Authors: Helen S. Wright
“It wouldn’t work. I know that.” Ayvar made a gesture of
resignation. “I’ll admit, I don’t want you in a patrolship. I don’t think I
could bear to mourn you again.”
“You’ll have to do it eventually,” Rafe said harshly.
“You could stay in the Guild — still web — without being
Commander of a patrolship. Commander Rallya doesn’t want to stay on the
Council. You could take her place…”
“Stop planning my future for me!” Rafe yelled. “I don’t want
to be on the Council any more than Rallya does.”

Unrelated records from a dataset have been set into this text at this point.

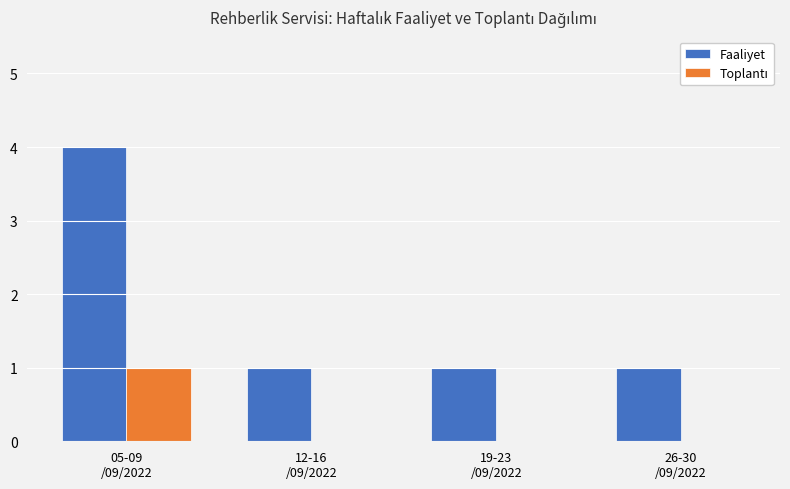

Which series has the widest spread of values?

Faaliyet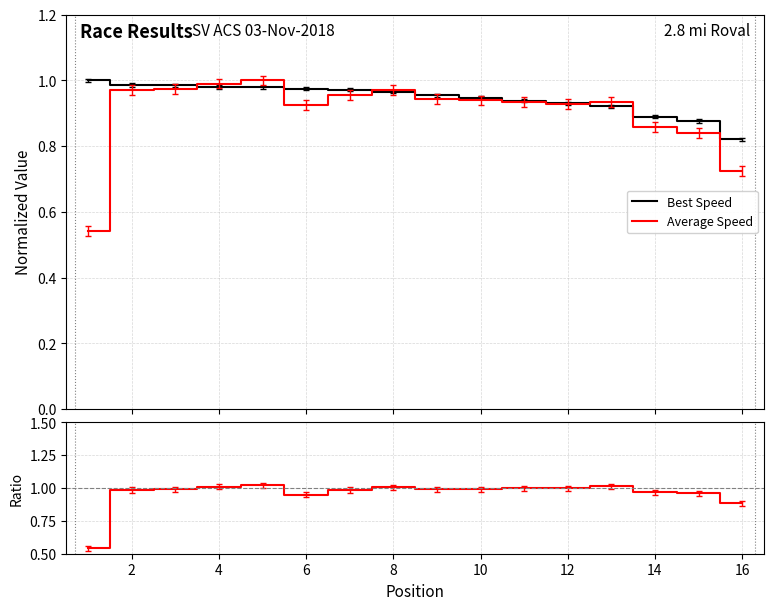

Between which two adjacent categories do Best Speed and Ratio first intersect?

2 and 4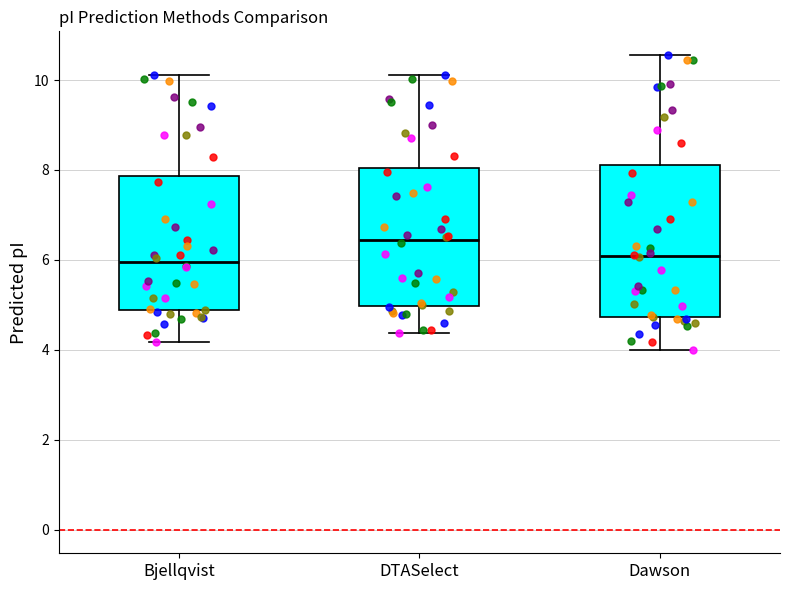

Which box's median line is the highest?

DTASelect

“And I wouldn’t stand aside for you,” Rallya added drily. “Having
seen the havoc you can wreak as a First, I dread to think what you’d achieve as
Guild Commander.” She looked across at Joshim, wondering how much longer he
could be so blind. “There is another option, Rafe. Since I’m the only person I
can trust to run this damned desk properly,
Bhattya
is short of a Commander. Temporarily. And since she’s been mine since she came
out of the construction dock, I’ve the right to choose my replacement.”
Ayvar glared at her. Rafe looked past them both at Joshim. “Would
you…”
Say yes, you fool, Rallya urged Joshim.
“Yes,” Joshim said simply.
“You’d have to ask Vidar…”
“I have.” Joshim moved, passing Ayvar to go to Rafe’s side. “Even
a Commander has to take Webmaster’s orders,” he said, smiling a little. “Especially
a Webmaster who knows what Hafessya saw you doing. Bed. Before you fall over.” He
slipped an arm around Rafe to support him; Rafe did not fight it.
“Lin.”
Rafe paused in the doorway, still holding onto Joshim.
“You’ll come to me when you can?” Ayvar asked.
“Yes.” Very quietly.
Thank the gods that was settled, Rallya thought as Joshim
closed the door. The outcome had been obvious to anybody with a pair of brain
cells, but like most spectator sports, love was chiefly enjoyable for the
incompetence of its participants.
“Looks like you and Julur both lost him,” she said to Ayvar
with satisfaction.
“Temporarily.” He sat in the seat that Rafe had left.
“He won’t change his mind.”
“I can afford to wait.” Ayvar smiled broadly. “You’re a
loser too, in your own terms.”
Rallya scowled around the office. “Tell me that when I’ve
written you an Oath so tight even Julur can’t break it.” She lifted her feet
onto the desk. There were some compensations — the pain-killers for her hip for
one, and the chance to see Rafe make fools of two Emperors. She frowned,
thinking just what fools he
had
made
of them. They were both so damned irrational over him, and so determined to
keep him alive…
“Oh gods,” she breathed in disbelief. “You
can
afford to wait, can’t you?”
Ayvar smiled again. “A few tens of years,” he confirmed.
“Does he know?”
“No, and it would be a kindness not to tell him. He’ll have
to live with it for long enough when he does realize. I want him to have what
mortal life he can.”
“Oh gods,” Rallya repeated. “Two of you are enough trouble. Three
of you, including him…”
Having seen the
havoc he can wreak as a First, I dread to think what he’d achieve…
Her own
words came back to her with force. Rafe as an immortal, as an Emperor… She
shivered, for him and for all the people he would touch. “Over my dead body he
gets control of the Guild.”
It was the wrong thing to say about an immortal.